I went to the Hanson's place to do homeschooling with the girls this afternoon, a time with them that I am so thankful to have been given. The hours spent over grade 5 language arts and painful science lessons (a subject that is dreaded by all three) are worth the laughs, the moments that things once unknown come to light, and the encounters with God that are inevitable. I am falling in love with these girls so quickly.
We worked for a few hours, and we worked hard. The overall goal, besides the ultimate goal of them having learned something, is to finish classes before March, or at least the majority of the work. March through April are the months of constant short term team hosting, June not offering much time for school work either. And so, we work hard for the few hours we have in a week.
The girls had finished their work for the day, the house now quiet as I began to read, Courtney lounged with her iPod in tow. The sun was starting to set, but slowly, as it lingers in this country more apparently than at home... Or perhaps now I just take time to savour these slow moments. Anyway, the sun was still warming the floors of the house through the maroon curtains, light glinting off the pavement of the driveway, and I heard the calming sound of children laughing outside. I went 10 minutes trying to ignore it, but curiosity moved my feet towards the noise. Meghan and Cami had invited Niao Mai, the toddler from across the street, to play in the hose with them. The days are getting hotter, I'm certain they all loved the cool water on their skin. When I stepped outside I found a naked two year old holding the garden hose upright, spraying the girls and laughing hysterically at their shrill screams and laughter. I loved this moment.
In this moment I saw God moving.

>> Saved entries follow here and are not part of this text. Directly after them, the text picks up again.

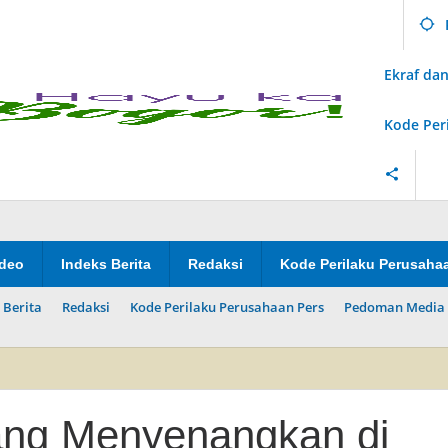
Ekraf d
Kode Per
ideo
Indeks Berita
Redaksi
Kode Perilaku Perusaha
 Berita
Redaksi
Kode Perilaku Perusahaan Pers
Pedoman Media 
ang Menyenangkan di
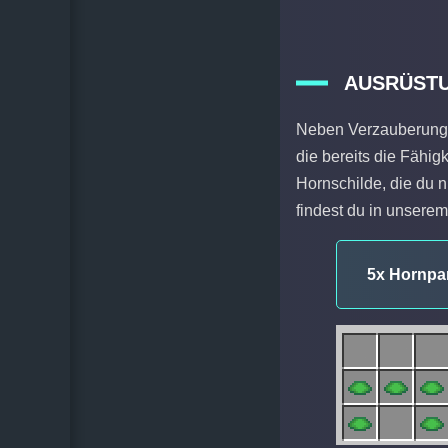
AUSRÜSTU
Neben Verzauberungen
die bereits die Fähig
Hornschilde, die du 
findest du in unsere
5x Hornpa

I saw love, and compassion, and community at work in a tangible way in my own neighbourhood. I saw that ethnicity, race, language barriers - none of these things played a part in the joy that was so obvious I was nearly brought to tears.
Here's something else that nearly brought me to tears today, in not quite the same way...
There's an NGO across the street from our office called Compasio. They are also working with the Burmese and Karen people in Thailand, with a heart for orphaned and abandoned children. They have 3 orphanage houses, the newest being an infant house that is currently home to 3 babies. The restaurant that often brings Westerners together in Mae Sot is called Casa Mia, which just happens to be right next to the Compasio office.
We all ate at Casa Mia, as we so often do, and in walked the Sustar family, Kelly carrying a 3-month old Burmese baby boy... And one of the cutest babies I had ever seen, mind you. This family has had this baby, Dune, since he was 5 days old. The mother, young and single, was having trouble caring for the child despite Kelly's involvement. Her new plan was to go to Bangkok to sell him. Obviously, they had no other choice but to take him in until the infant house was ready to take another one in.
We asked if after 3 months of welcoming this new life into their family if they had any plans of adoption. Their answer: they've been praying about it, and would love to, but the people they've consulted who have experience in adoptions have told them that without proper identification (which most Burmese refugees do not have) a legal adoption is basically impossible.
I don't understand how a government can allow babies to be sold into slavery, sold into sex trades, and human trafficking, but not allow loving and capable people to care and save children from what seems like the inevitable.
My heart breaks for these nations, these families, these injustices, the systems that keep people enslaved... And the list goes on, and on, and on.
Please pray for governmental identification to be given, somehow, to Burmese and Karen refugees...
Pray that the Sustars will find a way to adopt Dune legally.
Pray against child slavery, human trafficking, and the sex trade that welcome too many every day.